Hello Friends, It’s been awhile, which if I was a Canadian I might spend the next half-hour apologizing for, but while I was born and still live in Canada, I am a Child of the Universe, and for so-being I will not apologize for putting certain other activities ahead of this blog.
Also, I am going to start at the end of a conversation that took place today between myself, a spiritual atheist, and my friend named Peter who is a confirmed Deist. To make things even weirder, Peter is my mechanic, and I am his supplier of almost-free-of-THC medical marijuana. Sometimes when we meet to do business, we get into discussions between his religion and my philosophy.
Weirdest of all is that I am finding it necessary to start this blog, my first in what seems like months, with Peter’s and mine final sentences before saying “Good-bye,” for the afternoon. He, the deist, said to me, “Knowing that life exists proves to me [Peter] that God exists.” I on the other hand, restate my final declaration: “Knowing that Life exists allows me the freedom to think for myself, which tells me that no living being exists that can call itself God, or that we can call god.”
We are at that ultimate impasse where the person who was brought up to believe in a god-creator cannot see life without a god-creator. Meanwhile, though I was brought up to believe there was a god, creator or not, I learned to reject everything that was taught to me as a belief, and go with what I find within myself. There is no room for a god within me. There is only room for life. And life is eternal… And life is forever changing… Peter’s god is never-changing….

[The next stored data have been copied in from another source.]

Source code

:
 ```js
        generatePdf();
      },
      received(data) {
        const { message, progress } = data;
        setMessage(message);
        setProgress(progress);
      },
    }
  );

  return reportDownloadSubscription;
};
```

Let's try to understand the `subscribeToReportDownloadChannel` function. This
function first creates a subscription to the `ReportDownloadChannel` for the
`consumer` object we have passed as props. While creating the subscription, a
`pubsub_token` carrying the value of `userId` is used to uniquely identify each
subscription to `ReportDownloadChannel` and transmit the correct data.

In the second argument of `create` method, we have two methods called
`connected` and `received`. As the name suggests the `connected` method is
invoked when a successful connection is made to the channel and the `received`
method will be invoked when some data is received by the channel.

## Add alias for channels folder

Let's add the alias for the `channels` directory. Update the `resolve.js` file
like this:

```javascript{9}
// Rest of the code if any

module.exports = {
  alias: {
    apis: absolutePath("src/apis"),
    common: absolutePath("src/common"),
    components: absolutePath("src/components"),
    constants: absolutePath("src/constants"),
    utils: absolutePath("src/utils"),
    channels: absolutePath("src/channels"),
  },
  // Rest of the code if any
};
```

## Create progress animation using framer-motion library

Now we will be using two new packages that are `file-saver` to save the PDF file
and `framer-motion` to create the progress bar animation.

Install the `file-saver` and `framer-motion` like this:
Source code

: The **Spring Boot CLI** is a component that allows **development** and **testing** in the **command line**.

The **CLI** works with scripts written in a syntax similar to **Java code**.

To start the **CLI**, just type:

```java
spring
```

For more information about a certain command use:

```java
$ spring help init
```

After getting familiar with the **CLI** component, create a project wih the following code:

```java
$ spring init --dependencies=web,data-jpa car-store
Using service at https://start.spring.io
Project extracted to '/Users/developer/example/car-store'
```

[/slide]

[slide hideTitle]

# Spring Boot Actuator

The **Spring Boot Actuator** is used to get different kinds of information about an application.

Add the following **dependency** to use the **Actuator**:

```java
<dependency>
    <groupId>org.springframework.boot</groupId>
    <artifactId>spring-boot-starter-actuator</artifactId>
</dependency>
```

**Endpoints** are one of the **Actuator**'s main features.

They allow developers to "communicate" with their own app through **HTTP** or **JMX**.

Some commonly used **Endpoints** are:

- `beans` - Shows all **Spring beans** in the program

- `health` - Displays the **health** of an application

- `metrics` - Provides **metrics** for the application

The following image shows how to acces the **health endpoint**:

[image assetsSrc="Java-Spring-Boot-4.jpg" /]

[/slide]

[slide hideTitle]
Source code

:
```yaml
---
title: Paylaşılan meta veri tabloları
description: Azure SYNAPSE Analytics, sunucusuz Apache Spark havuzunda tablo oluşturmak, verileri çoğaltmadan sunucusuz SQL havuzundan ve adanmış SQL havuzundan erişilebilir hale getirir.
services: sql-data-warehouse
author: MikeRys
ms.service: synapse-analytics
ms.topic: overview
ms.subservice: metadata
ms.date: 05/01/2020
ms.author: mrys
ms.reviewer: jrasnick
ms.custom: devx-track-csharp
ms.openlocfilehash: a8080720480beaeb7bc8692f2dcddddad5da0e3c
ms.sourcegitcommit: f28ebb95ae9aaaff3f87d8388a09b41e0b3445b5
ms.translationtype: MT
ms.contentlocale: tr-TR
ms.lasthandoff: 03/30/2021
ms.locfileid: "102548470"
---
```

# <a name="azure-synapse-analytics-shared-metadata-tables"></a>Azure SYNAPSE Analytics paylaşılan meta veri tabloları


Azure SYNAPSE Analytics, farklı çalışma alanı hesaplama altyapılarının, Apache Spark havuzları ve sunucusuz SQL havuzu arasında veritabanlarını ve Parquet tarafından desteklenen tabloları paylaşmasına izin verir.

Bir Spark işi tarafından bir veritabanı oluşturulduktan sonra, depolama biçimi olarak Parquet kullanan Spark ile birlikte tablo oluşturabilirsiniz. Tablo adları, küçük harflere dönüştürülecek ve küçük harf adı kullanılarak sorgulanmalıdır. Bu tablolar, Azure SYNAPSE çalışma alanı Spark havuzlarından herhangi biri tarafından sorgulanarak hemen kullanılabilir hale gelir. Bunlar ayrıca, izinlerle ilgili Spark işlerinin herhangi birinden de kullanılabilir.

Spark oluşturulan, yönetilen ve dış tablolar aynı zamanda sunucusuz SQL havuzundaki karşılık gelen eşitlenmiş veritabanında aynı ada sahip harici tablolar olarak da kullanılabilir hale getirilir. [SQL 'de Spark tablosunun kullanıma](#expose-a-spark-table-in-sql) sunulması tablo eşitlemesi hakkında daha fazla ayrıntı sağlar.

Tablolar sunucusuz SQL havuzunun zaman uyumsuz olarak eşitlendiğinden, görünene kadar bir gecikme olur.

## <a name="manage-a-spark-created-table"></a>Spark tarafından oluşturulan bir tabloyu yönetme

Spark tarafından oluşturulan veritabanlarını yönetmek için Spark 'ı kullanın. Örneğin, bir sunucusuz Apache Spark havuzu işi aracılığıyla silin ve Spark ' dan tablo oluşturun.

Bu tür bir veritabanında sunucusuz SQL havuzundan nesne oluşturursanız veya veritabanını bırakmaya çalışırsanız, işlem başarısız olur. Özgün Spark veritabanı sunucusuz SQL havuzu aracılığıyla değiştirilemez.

And yet we are so close together in thought it almost scares me. But he cannot make the leap from being a mostly-free-thinker to being a totally free thinker, whereas being a totally free thinker gives me the power to believe only that which I can find inside me, inside my mind, inside my spirit. This is like being in that proverbial place between a rock and a hard place–for both of us. Yet I cannot go back to believing in a god, nor do I want to, while he, Peter, cannot take that final step that makes him completely free.
The question, therefore, becomes does one of us need to change in order to co-exist, or is it sufficiently acceptable for both of us to accept the other as he is and allow life to go on, each of us in our own way. My gut tells me I can go on, because that is part of who I am. Accept everyone for who they are at this time, knowing they cannot escape the inescapable, when the time is right to move on, Peter will make that final step to totally free thinking and realize god cannot exist, and I for my turn will continue to search for what comes after accepting atheism as reality. This, I believe, is what upsets me so much about people who declare themselves atheists yet spend all their time still denying the existence of god. I see them as stuck, unable to move on, even when that too must change when it is time to make the change. I think I must be angry at myself, frustrated with myself for not being able to envision what comes next. Becoming atheist cannot be the be-all and end-all of life. Humanity is too inquisitive to allow that to be the ultimate goal. It contradicts my third condition of life, that need to keep on evolving. There was once a time I was satisfied having freed myself from the control of others, from taking complete responsibility for who and what I am and do. I am no longer satisfied with that position. I needed a rest after getting there, but now it is time to move again. But where?